▸ **DATA SECTION**:
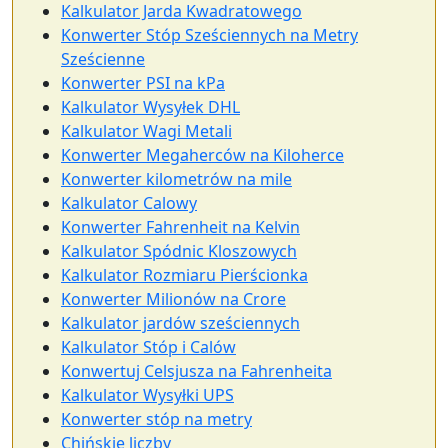
Kalkulator Jarda Kwadratowego
Konwerter Stóp Sześciennych na Metry
Sześcienne
Konwerter PSI na kPa
Kalkulator Wysyłek DHL
Kalkulator Wagi Metali
Konwerter Megaherców na Kiloherce
Konwerter kilometrów na mile
Kalkulator Calowy
Konwerter Fahrenheit na Kelvin
Kalkulator Spódnic Kloszowych
Kalkulator Rozmiaru Pierścionka
Konwerter Milionów na Crore
Kalkulator jardów sześciennych
Kalkulator Stóp i Calów
Konwertuj Celsjusza na Fahrenheita
Kalkulator Wysyłki UPS
Konwerter stóp na metry
Chińskie liczby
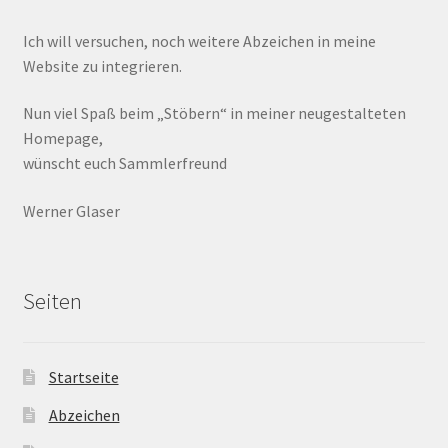
Ich will versuchen, noch weitere Abzeichen in meine
Website zu integrieren.
Nun viel Spaß beim „Stöbern“ in meiner neugestalteten
Homepage,
wünscht euch Sammlerfreund
Werner Glaser
Seiten
Startseite
Abzeichen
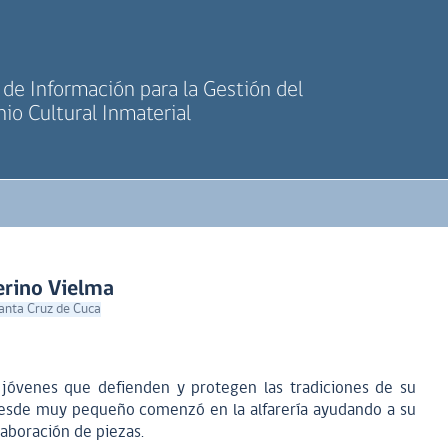
de Información para la Gestión del
io Cultural Inmaterial
erino Vielma
Santa Cruz de Cuca
jóvenes que defienden y protegen las tradiciones de su
desde muy pequeño comenzó en la alfarería ayudando a su
laboración de piezas.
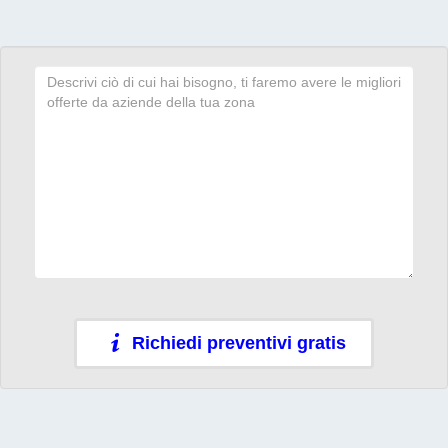
Richiedi preventivi gratis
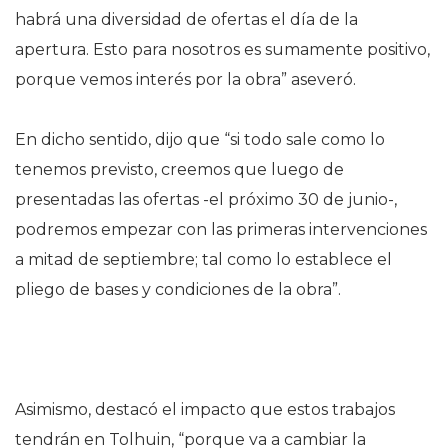
habrá una diversidad de ofertas el día de la
apertura. Esto para nosotros es sumamente positivo,
porque vemos interés por la obra” aseveró.
En dicho sentido, dijo que “si todo sale como lo
tenemos previsto, creemos que luego de
presentadas las ofertas -el próximo 30 de junio-,
podremos empezar con las primeras intervenciones
a mitad de septiembre; tal como lo establece el
pliego de bases y condiciones de la obra”.
Asimismo, destacó el impacto que estos trabajos
tendrán en Tolhuin, “porque va a cambiar la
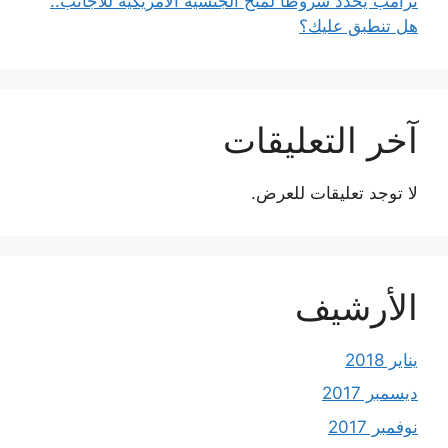
ترامب يحدد شروطًا لمنح الجنسية الأمريكية للأجانب..
هل تنطبق عليك؟
آخر التعليقات
لا توجد تعليقات للعرض.
الأرشيف
يناير 2018
ديسمبر 2017
نوفمبر 2017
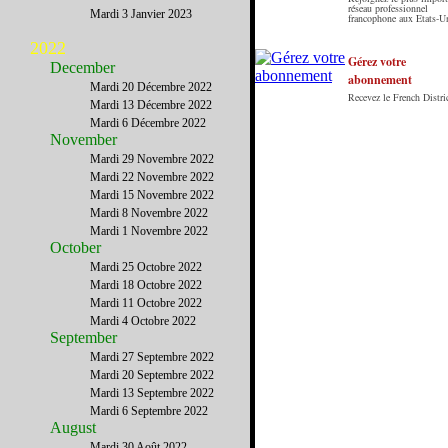
Le French District est le premier guide sur
réseau professionnel
Mardi 3 Janvier 2023
francophone aux Etats-U
internet en Français sur les Etats-Unis. Notre
principe : Le meilleur des Etats-Unis par ceux qui
2022
y vivent.
Gérez votre
December
abonnement
Mardi 20 Décembre 2022
Recevez le French Distric
Mardi 13 Décembre 2022
Mardi 6 Décembre 2022
November
Mardi 29 Novembre 2022
Mardi 22 Novembre 2022
Mardi 15 Novembre 2022
Mardi 8 Novembre 2022
Mardi 1 Novembre 2022
October
Mardi 25 Octobre 2022
Mardi 18 Octobre 2022
Mardi 11 Octobre 2022
Mardi 4 Octobre 2022
September
Mardi 27 Septembre 2022
Mardi 20 Septembre 2022
Mardi 13 Septembre 2022
Mardi 6 Septembre 2022
August
Mardi 30 Août 2022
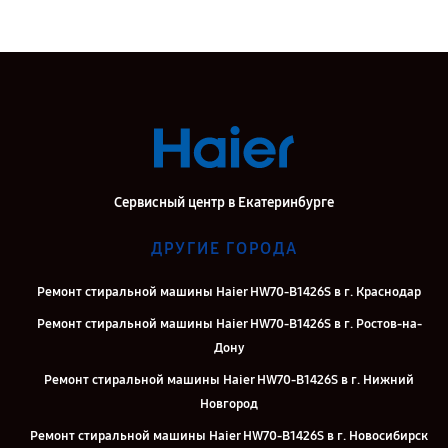
Сервисный центр в Екатеринбурге
ДРУГИЕ ГОРОДА
Ремонт стиральной машины Haier HW70-B1426S в г. Краснодар
Ремонт стиральной машины Haier HW70-B1426S в г. Ростов-на-
Дону
Ремонт стиральной машины Haier HW70-B1426S в г. Нижний
Новгород
Ремонт стиральной машины Haier HW70-B1426S в г. Новосибирск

▸ **REQUIRED ACTION**:
Exactly the lines from the start of the entries above through the line with "Konwerter Fahrenheit na Kelvin" should be reproduced, and nothing else; drop the pictures.

▸ **RESPONSE AREA**:
Kalkulator Jarda Kwadratowego
Konwerter Stóp Sześciennych na Metry
Sześcienne
Konwerter PSI na kPa
Kalkulator Wysyłek DHL
Kalkulator Wagi Metali
Konwerter Megaherców na Kiloherce
Konwerter kilometrów na mile
Kalkulator Calowy
Konwerter Fahrenheit na Kelvin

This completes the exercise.